Count the lines in the material that contain the string "author", with case counting. Give only the number.

Data supplied.
• • •
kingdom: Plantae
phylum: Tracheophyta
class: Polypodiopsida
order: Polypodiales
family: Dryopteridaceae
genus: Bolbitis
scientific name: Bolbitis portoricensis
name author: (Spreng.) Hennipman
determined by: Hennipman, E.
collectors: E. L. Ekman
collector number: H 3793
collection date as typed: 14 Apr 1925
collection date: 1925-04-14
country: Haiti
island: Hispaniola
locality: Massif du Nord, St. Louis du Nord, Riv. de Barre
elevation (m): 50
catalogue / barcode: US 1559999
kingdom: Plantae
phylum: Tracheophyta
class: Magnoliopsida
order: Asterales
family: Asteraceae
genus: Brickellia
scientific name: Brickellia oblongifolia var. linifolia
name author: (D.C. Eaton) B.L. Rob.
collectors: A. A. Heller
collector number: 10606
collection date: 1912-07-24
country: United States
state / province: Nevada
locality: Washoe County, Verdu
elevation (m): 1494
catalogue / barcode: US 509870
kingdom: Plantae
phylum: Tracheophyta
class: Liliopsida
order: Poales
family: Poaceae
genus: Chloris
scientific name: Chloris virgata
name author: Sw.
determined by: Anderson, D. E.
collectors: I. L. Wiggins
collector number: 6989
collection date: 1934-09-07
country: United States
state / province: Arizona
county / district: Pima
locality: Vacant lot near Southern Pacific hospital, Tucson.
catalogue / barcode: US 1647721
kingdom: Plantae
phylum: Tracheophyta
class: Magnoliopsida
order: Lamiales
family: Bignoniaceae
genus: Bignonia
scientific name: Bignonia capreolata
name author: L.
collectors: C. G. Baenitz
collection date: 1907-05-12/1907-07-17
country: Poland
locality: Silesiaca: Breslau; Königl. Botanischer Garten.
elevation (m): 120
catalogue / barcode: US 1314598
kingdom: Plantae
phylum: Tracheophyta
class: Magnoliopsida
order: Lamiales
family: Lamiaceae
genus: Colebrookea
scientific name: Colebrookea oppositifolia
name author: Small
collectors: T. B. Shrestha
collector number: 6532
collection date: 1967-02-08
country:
• • •
Exercise answer. 5